01 de dezembro de 2024
OPINIÃO

Esse filme me fez sentir tudo


| Tempo de leitura: 3 min

Desde as primeiras impressões ventiladas nos corredores da cinematografia internacional sobre a excelente atuação de Fernanda Torres, eu quis muito ver "Ainda Estou Aqui", filme de Walter Salles baseado no livro de um dos próprios personagens, Marcelo Rubens Paiva. Queria ver com os meus próprios olhos se realmente Fernanda Torres atuou o suficiente para "vingar" sua mãe no famigerado "Oscar da Vergonha" e trazer a primeira estatueta para o Brasil 25 anos depois.

Eu me blindei de tudo, pois queria ser completamente surpreendido pelo filme. Não li nada a respeito. Fugi de qualquer spoiler, opiniões e resenhas. Eu só sabia o óbvio: era um filme de ditadura baseado em fatos reais. Foi a melhor escolha que fiz. E se você ainda não assistiu a esse filme, aqui vai um conselho: pare de ler agora e vá para um cinema. Depois você volta. Você vai me agradecer mais tarde.

Por estar completamente "limpo" de qualquer interferência - a não ser os elogios que pipocavam nos stories dos meus amigos que já tinham ido ver o filme -, eu deixei o longa cumprir o seu papel comigo e me causar tudo o que ele podia. E lá estava eu, sentado na frente da tela, na poltrona G7, ao lado da minha companheira, Carol, na poltrona G6, pronto para o que viesse.
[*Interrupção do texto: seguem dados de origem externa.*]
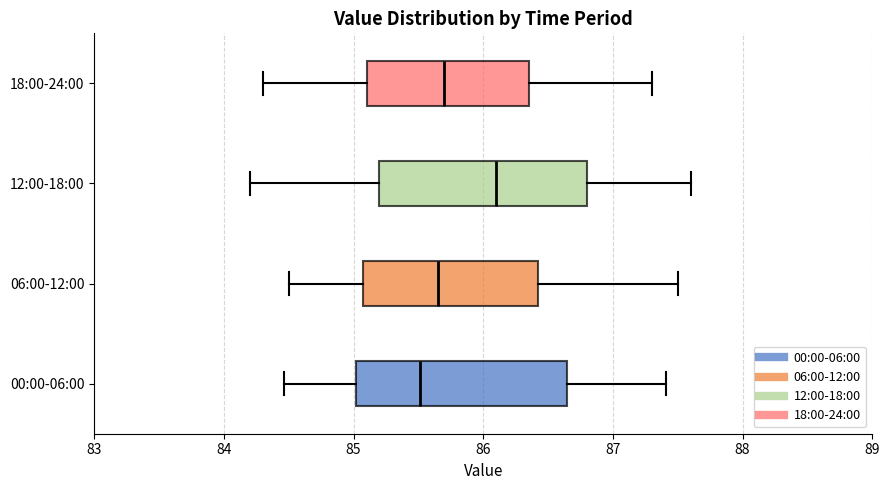

Which box's median line is the furthest to the left?

00:00-06:00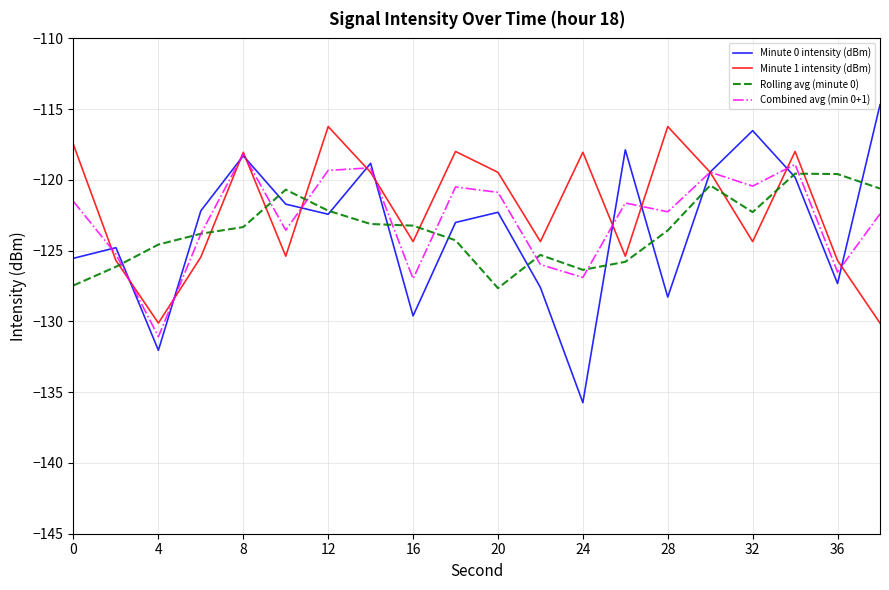

After their last crossing, which series has the higher values: Minute 1 intensity (dBm) or Minute 0 intensity (dBm)?

Minute 0 intensity (dBm)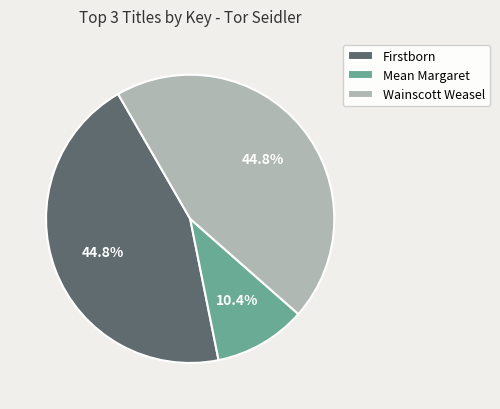

Which category has the smallest portion of the pie?

Mean Margaret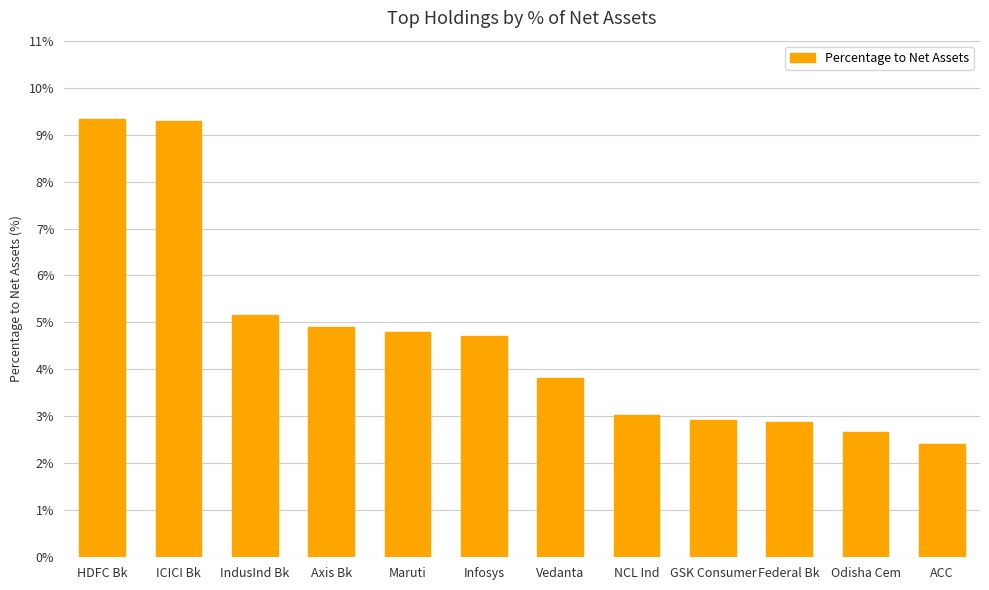

What is the maximum value shown in the chart?

9.3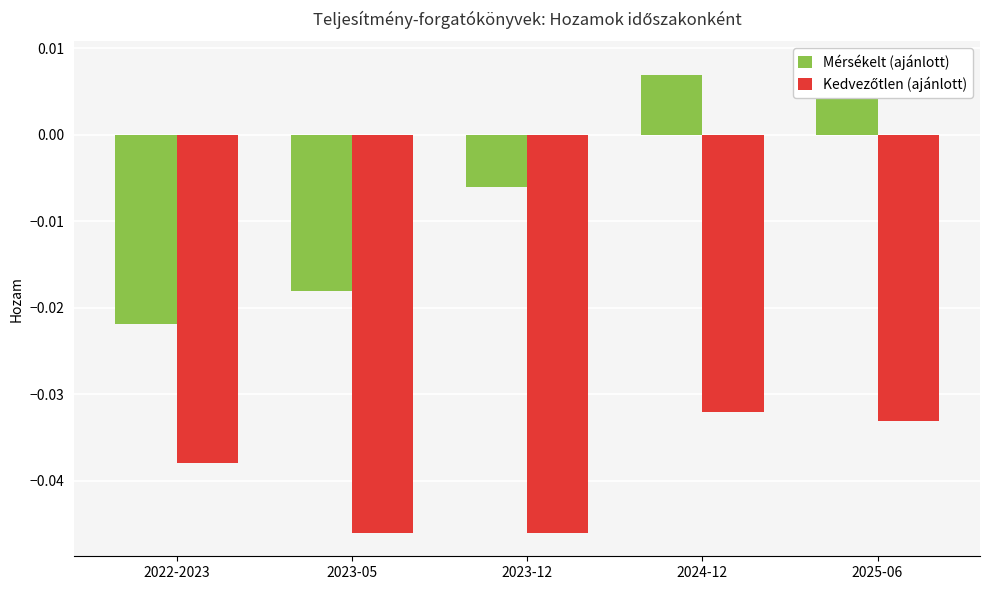

What position from the left is 2023-05?

2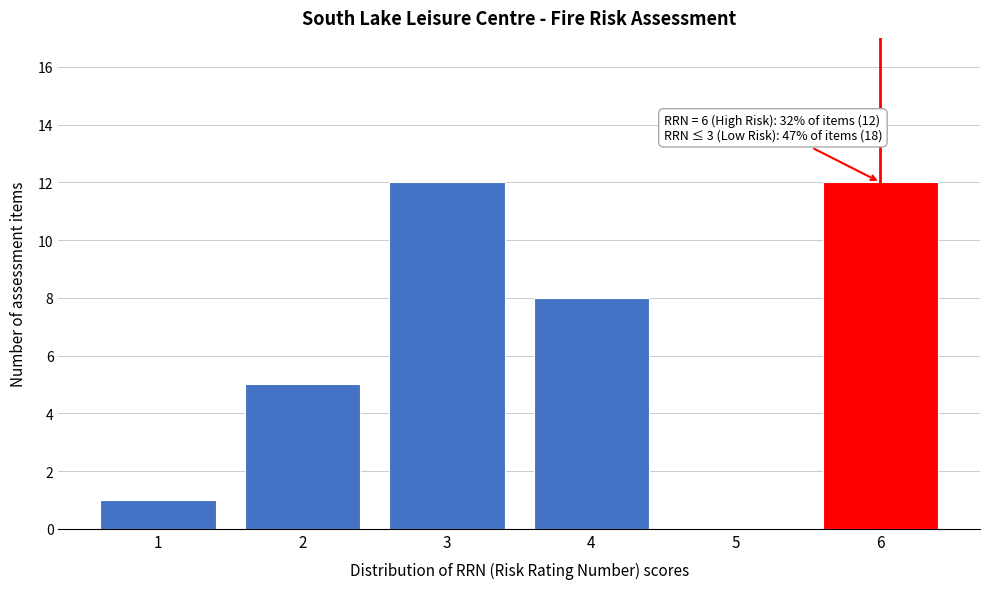

Reading left to right, what are all the values shown in this chart?

1=1	2=5	3=12	4=8	5=0	6=12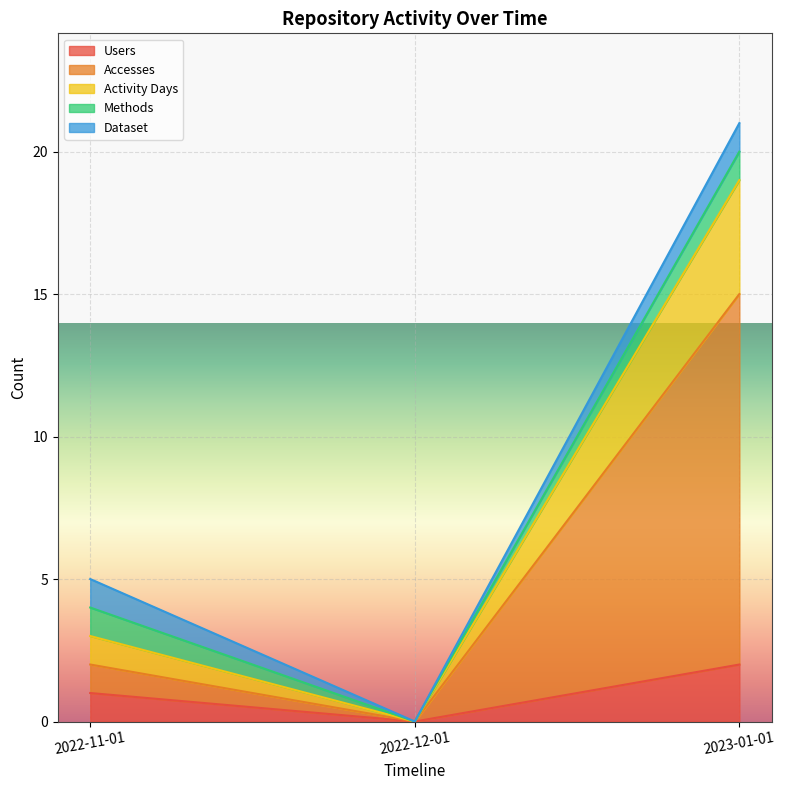

Does the chart display data point markers on the line(s)?

No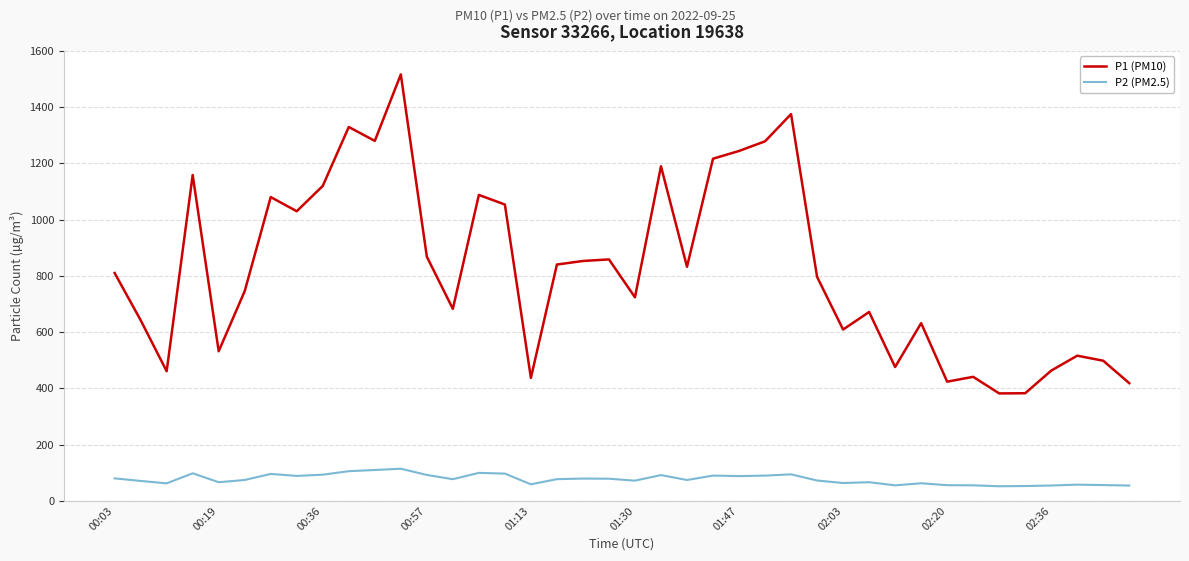

Which series has the largest total across all categories?

P1 (PM10)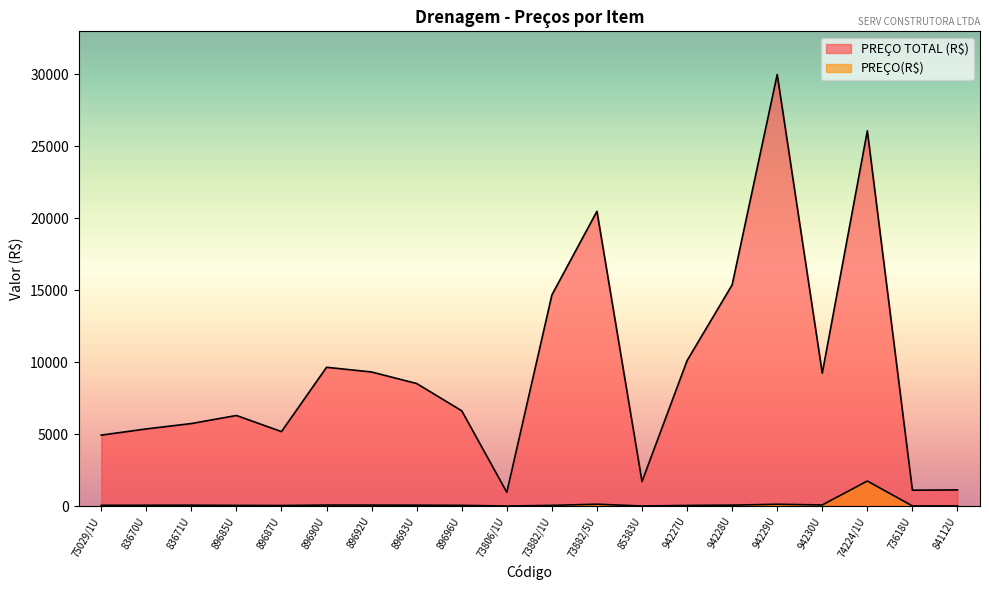

The value of PREÇO TOTAL (R$) at 94229U is 40512.9. True or false?

False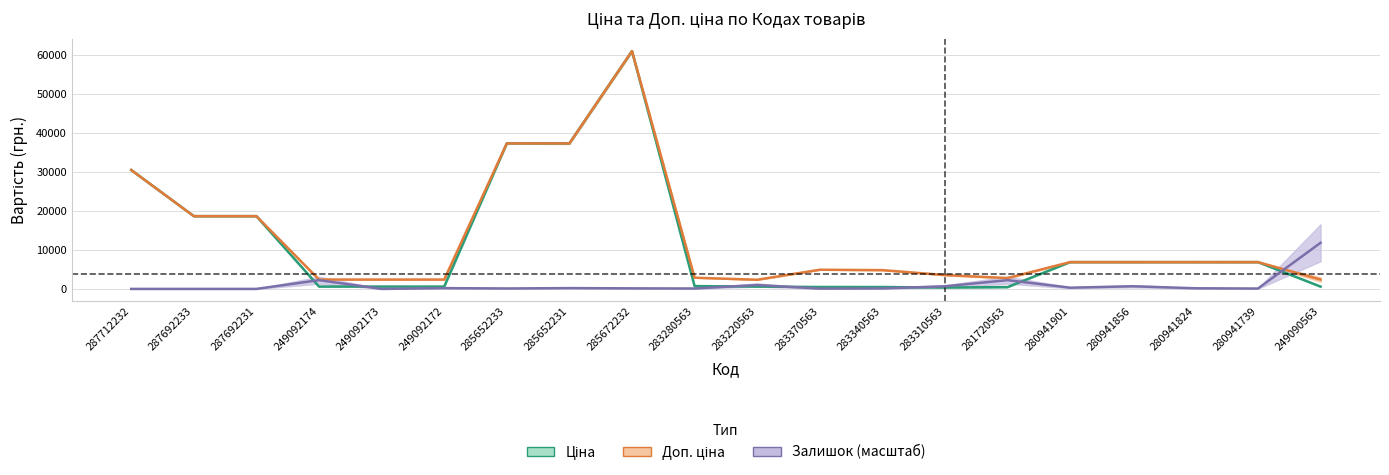

At which category is the sum across all series the highest?

285672232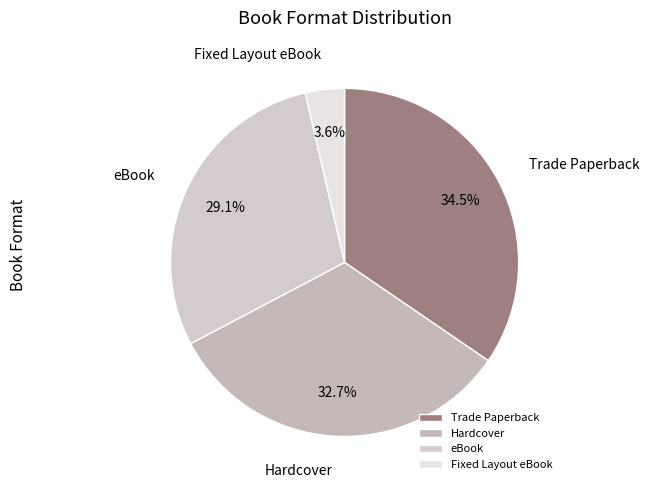

How much of the chart is everything except Trade Paperback?

65.5%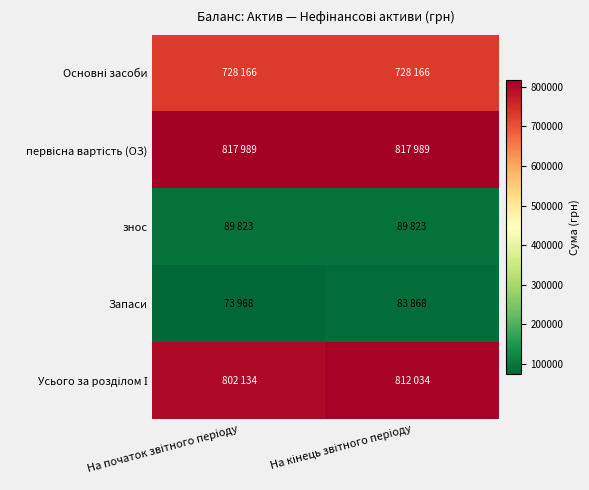

How many data points does each series have?

2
Fernanda Torres mostrou suas credenciais muito cedo. Não demorou quase nada para eu sentir orgulho de dividir a mesma nacionalidade da segunda maior atriz brasileira em atividade - sua mãe ainda reina, mas falo dela depois. "O Oscar vem!", pensava eu cada vez que ela aparecia na tela.

Mas a paz que senti vendo as cenas da família Paiva durou pouco. Como um suflê que desanda na forma, o filme parou de ser bonito e tirou de mim toda a alegria que tinha me dado enquanto ele ainda estava no forno. Senti tensão quando uma blitz rotineira mostrava a rotina violenta daqueles tempos. Senti medo quando os "homens da Aeronáutica" chegaram e levaram Rubens Paiva embora. Ali eu já sabia que seria a última vez que eu e todo mundo o veria.

Mas acho que o sentimento que foi mais presente, ou pelo menos foi o mais intenso, foi a raiva. Raiva da ditadura, raiva das pessoas que a sustentaram, raiva das pessoas que ainda a defendem... Indignação, sabe? E impotência também, afinal de contas, o que eu posso fazer para mudar isso?

Porém nada me devastou tanto quanto Fernanda Montenegro sentada no canto da mesa do almoço em família, quieta, amuada, muda. Sozinha em seu próprio mundo, a melhor atriz brasileira em atividade me fez sentir culpa. Minha avó materna, a dona Antônia, também sofre de Alzheimer. É exatamente como retratado pelo filme: uma senhorinha abatida que nada fala e que fica à mercê do tempo.

E é aqui que vem o sentimento de culpa. Num lampejo de lucidez, a personagem de Fernanda Torres e Fernanda Montenegro, a Eunice Paiva, reconhece toda história que viveu em uma reportagem que passava na TV (que estava na sua frente como uma "babá eletrônica") - exatamente como acontece com a minha avó. É nesse momento do filme que eu entendi: ela ainda estava ali. E se ela ainda estava ali, minha avó também está. Tem que estar. Só pode estar.

E lá estava eu, sentado na frente da tela, na poltrona G7, ao lado da minha companheira Carol na poltrona G6, com lágrimas rolando pelo rosto e em puro silêncio vendo os créditos subirem enquanto as fotos reais da família Paiva iluminavam a sala.

Um filme necessário. Apenas isso. Necessário. Além, claro, de ser belíssimo, sensível, emocionante, cativante, educativo… Esse filme é capaz de te fazer sentir de tudo. Esse filme me fez sentir tudo.